Authored by ziqingluo-90 on Feb 8 2023, 11:15 PM.

Diff Detail

Event Timeline

jkorous created this revision.Feb 8 2023, 11:15 PM
Herald added a project: Restricted Project. · View Herald TranscriptFeb 8 2023, 11:15 PM
jkorous requested review of this revision.Feb 8 2023, 11:15 PM

Note: The naive strategy doesn't add #include <span> to header files declaring a function which parameter we change.
We might have to track all the files we add a reference to a new type and make sure all of those have the necessary headers included.

ziqingluo-90 commandeered this revision.Apr 3 2023, 5:35 PM
ziqingluo-90 edited reviewers, added: jkorous; removed: ziqingluo-90.
ziqingluo-90 updated this revision to Diff 510651.EditedApr 3 2023, 5:50 PM

To emit an insertion of #include ... to each unique source file of fix-its associated to a variable VD according to VD's strategy.

Add tests:

  1. If the insertion conflicts with other fix-its of VD, give up on fixing VD;
  2. If there is already an equivalent #include ... in a file, do not emit the insertion to the file;
  3. Included files (headers) will be inserted #include ..., if they have unsafe variables or parameters.
t-rasmud added inline comments.May 5 2023, 9:52 AM
clang/lib/Analysis/UnsafeBufferUsage.cpp
2253

Should the code that adds #include <span> be placed after this check that might erase a fixit for VD?

ziqingluo-90 marked an inline comment as done.May 5 2023, 11:26 AM
ziqingluo-90 added inline comments.
clang/lib/Analysis/UnsafeBufferUsage.cpp
2253

One of the reasons that I place "conflict/macro overlap" check after the header insertion is that an inserted header could conflict with other fix-its. In that case, they should all be erased.

I agree that if we do the check earlier, we don't have to insert headers (which is expensive now) for erased fix-its. It is a performance gain for sure but the conflict aforementioned could happen.

I'm working on a performance optimization for this patch. Currently every variable fix-it invokes the construction of tooling::HeaderIncludes, in which the source file is scanned slowly. Even if there is just one single source file, the file is scanned n times, where n is the number of variables being fixed. Optimization will make sure that one source file is scanned at most once.

t-rasmud added inline comments.May 8 2023, 10:39 AM
clang/lib/Analysis/UnsafeBufferUsage.cpp
2253

Thank you for explaining your approach to me.
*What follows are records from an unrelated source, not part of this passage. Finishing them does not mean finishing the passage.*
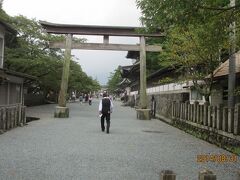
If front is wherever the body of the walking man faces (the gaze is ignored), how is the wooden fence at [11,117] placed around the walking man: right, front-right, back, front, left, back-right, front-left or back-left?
left

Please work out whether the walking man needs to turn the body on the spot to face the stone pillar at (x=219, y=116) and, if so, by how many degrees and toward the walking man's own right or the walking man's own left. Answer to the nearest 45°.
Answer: approximately 135° to the walking man's own right

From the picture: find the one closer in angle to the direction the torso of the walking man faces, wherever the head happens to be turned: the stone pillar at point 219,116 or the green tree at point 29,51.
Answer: the green tree

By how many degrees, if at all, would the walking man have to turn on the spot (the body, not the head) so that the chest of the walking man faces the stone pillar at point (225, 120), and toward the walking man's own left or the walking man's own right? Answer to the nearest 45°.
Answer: approximately 135° to the walking man's own right

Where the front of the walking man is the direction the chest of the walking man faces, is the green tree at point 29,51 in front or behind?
in front
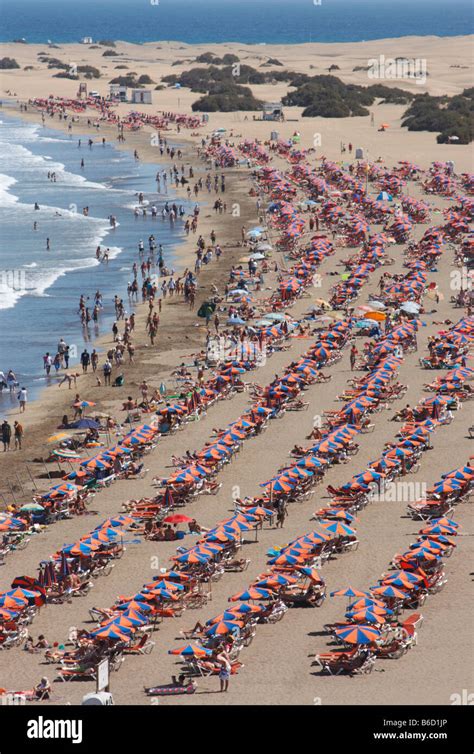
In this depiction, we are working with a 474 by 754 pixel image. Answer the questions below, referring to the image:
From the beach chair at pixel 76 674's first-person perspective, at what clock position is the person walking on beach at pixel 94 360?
The person walking on beach is roughly at 3 o'clock from the beach chair.

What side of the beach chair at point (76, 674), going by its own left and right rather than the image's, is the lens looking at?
left

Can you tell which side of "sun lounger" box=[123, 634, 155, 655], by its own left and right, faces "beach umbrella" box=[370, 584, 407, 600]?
back

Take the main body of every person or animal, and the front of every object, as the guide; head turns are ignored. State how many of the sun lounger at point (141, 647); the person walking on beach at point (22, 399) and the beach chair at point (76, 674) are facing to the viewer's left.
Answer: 2

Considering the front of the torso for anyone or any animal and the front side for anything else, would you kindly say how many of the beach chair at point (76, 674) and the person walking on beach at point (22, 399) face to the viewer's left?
1

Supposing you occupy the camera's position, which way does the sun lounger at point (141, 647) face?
facing to the left of the viewer

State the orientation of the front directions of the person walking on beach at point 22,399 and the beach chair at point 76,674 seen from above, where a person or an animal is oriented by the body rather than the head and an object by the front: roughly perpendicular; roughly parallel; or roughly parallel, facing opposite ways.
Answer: roughly perpendicular

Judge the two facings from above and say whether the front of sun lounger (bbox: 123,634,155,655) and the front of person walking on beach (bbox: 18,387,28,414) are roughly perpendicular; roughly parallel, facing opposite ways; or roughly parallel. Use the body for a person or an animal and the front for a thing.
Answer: roughly perpendicular
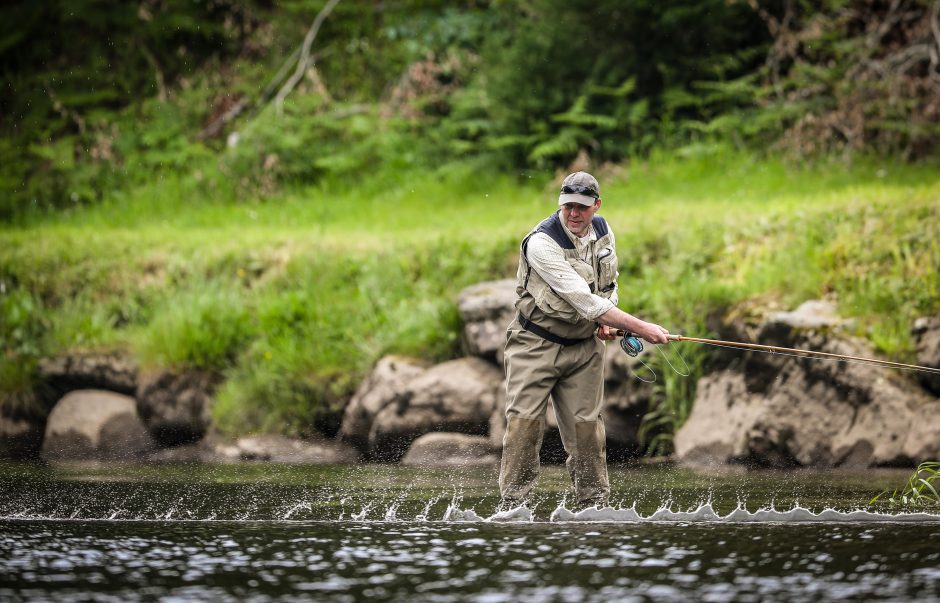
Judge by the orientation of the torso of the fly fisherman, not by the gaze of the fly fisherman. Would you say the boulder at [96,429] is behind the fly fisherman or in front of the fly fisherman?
behind

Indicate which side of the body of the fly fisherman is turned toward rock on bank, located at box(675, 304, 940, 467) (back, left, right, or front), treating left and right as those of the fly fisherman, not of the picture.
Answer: left

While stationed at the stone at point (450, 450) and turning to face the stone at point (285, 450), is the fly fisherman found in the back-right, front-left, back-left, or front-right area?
back-left

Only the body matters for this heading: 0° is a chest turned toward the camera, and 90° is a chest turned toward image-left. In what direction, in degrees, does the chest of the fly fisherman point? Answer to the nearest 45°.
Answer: approximately 315°

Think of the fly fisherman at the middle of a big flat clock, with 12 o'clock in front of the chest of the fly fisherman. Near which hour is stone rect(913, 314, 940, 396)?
The stone is roughly at 9 o'clock from the fly fisherman.
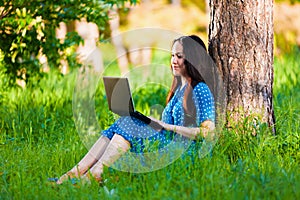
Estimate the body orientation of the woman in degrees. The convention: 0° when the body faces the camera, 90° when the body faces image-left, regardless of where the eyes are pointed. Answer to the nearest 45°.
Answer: approximately 45°

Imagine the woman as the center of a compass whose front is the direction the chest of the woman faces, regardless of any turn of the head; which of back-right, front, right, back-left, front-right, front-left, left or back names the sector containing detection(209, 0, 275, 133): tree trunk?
back
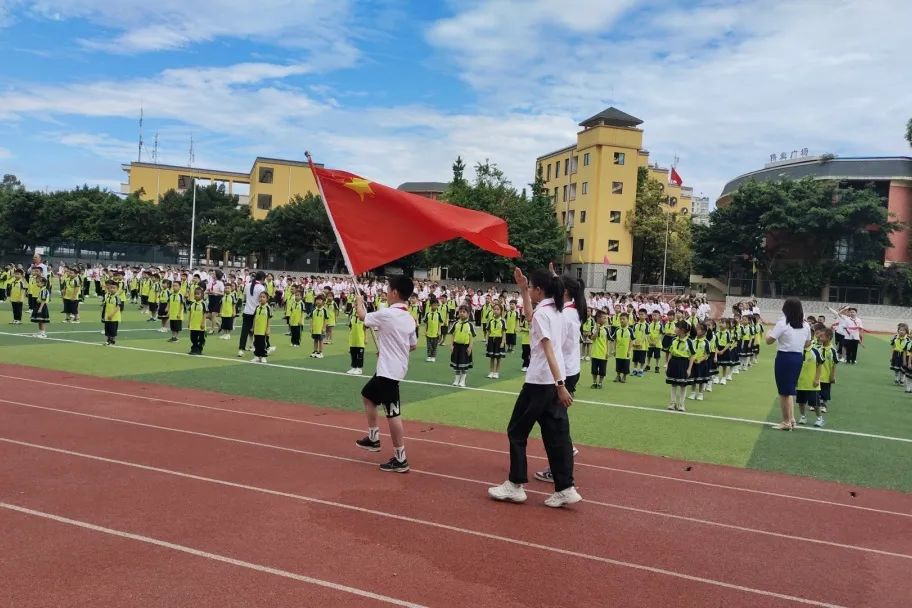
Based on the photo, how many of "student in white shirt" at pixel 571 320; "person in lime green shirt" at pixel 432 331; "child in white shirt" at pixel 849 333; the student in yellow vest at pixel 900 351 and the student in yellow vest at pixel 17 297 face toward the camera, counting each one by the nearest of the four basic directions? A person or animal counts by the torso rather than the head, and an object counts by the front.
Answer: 4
Looking forward to the optimizations!

ziqingluo-90 marked an inline comment as done.

Use a cache for loaded HeaderIncludes for a translation unit (TU). Loading HeaderIncludes is expensive so that we only want to load it for a unique file at most once per TU.

A class HeaderIncludesCache was created to represent the cache. One instance of it is created at AnalysisBasedWarnings::IssueWarnings for the whole TU.

NoQ added a comment.May 9 2023, 5:41 PM

Caching is great!

But IIRC even a single invocation of tooling::HeaderIncludes() is too slow by compiler warning performance standards. We most likely need more optimizations before we can land this patch :(

clang/include/clang/Analysis/Analyses/UnsafeBufferUsage.h
50–56

Interesting, how does this really work when there's a lot of files? Do we add #include <span> in every file in which we introduce a use? This is probably always the correct thing to do, and it probably aligns pretty well with the include-what-you-use paradigm, but a many people don't actually follow that paradigm. In particular, if you include <span> in a header, you no longer need to include it again in the .cpp file. Maybe there's room for more savings there.